# Tasks for this exercise
1. Please retype the stretch of the weight-training thread from "Should be ok" through "a bit safer.".
2. Answer these questions from the weight-training thread:
(a) How many reps per set does the writer do on the negative portion of the chin up?
(b) What weight does the writer need to hit for 3+ on Mil Press next week?
(c) On which day might the writer have to deadlift next week?
3. Decide whether each statement agrees with the weight-training thread, answering yes or no and quoting the words that settle it:
(a) The writer deadlifts sumo.
(b) The writer's back is feeling worse today.
(c) Gza1 has never tried 5\3\1.

I am weak and can't do a single chin up so I only do the negative portion for sets of 2 or 3 reps, trying for as slow a negative as I can manage. Hopefully be able to do full ones soon.

Got to hit 40 for 3+ next week on Mil Press so hopefully I'll get 6 out of it and I'll still be making progress. Some times you just have off days.


----------



## Chew (Mar 4, 2009)

Back is feeling better today.

Might have to swap my days around next week due to work and my training partner's other commitments. Might have to bench on Monday and deadlift on Tuesday.

Was not impressed with Scotland performance last night. I said I would settle for a draw but was hoping for it to be a scoring draw atleast!


----------



## Gza1 (Aug 6, 2007)

will be waching this mate, 5\3\1 is good im hoping to try it agen in the future, if you eat right you cant go wrong on a programe like this, good luk buddy


----------



## Chew (Mar 4, 2009)

Should be ok to deadlift tomorrow. Worst fears is my back injury coming back with full force but that hasn't happened.

I deadlift sumo anyway, so my back should be a bit safer.


----------



## Chew (Mar 4, 2009)

# Stored records

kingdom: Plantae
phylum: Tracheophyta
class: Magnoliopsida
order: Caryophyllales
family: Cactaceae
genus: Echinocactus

# Expected results
1.
Should be ok to deadlift tomorrow. Worst fears is my back injury coming back with full force but that hasn't happened.

I deadlift sumo anyway, so my back should be a bit safer.

2.
(a) 2 or 3
(b) 40
(c) Tuesday

3.
(a) Yes: "I deadlift sumo anyway"
(b) No: "Back is feeling better today."
(c) No: "im hoping to try it agen in the future"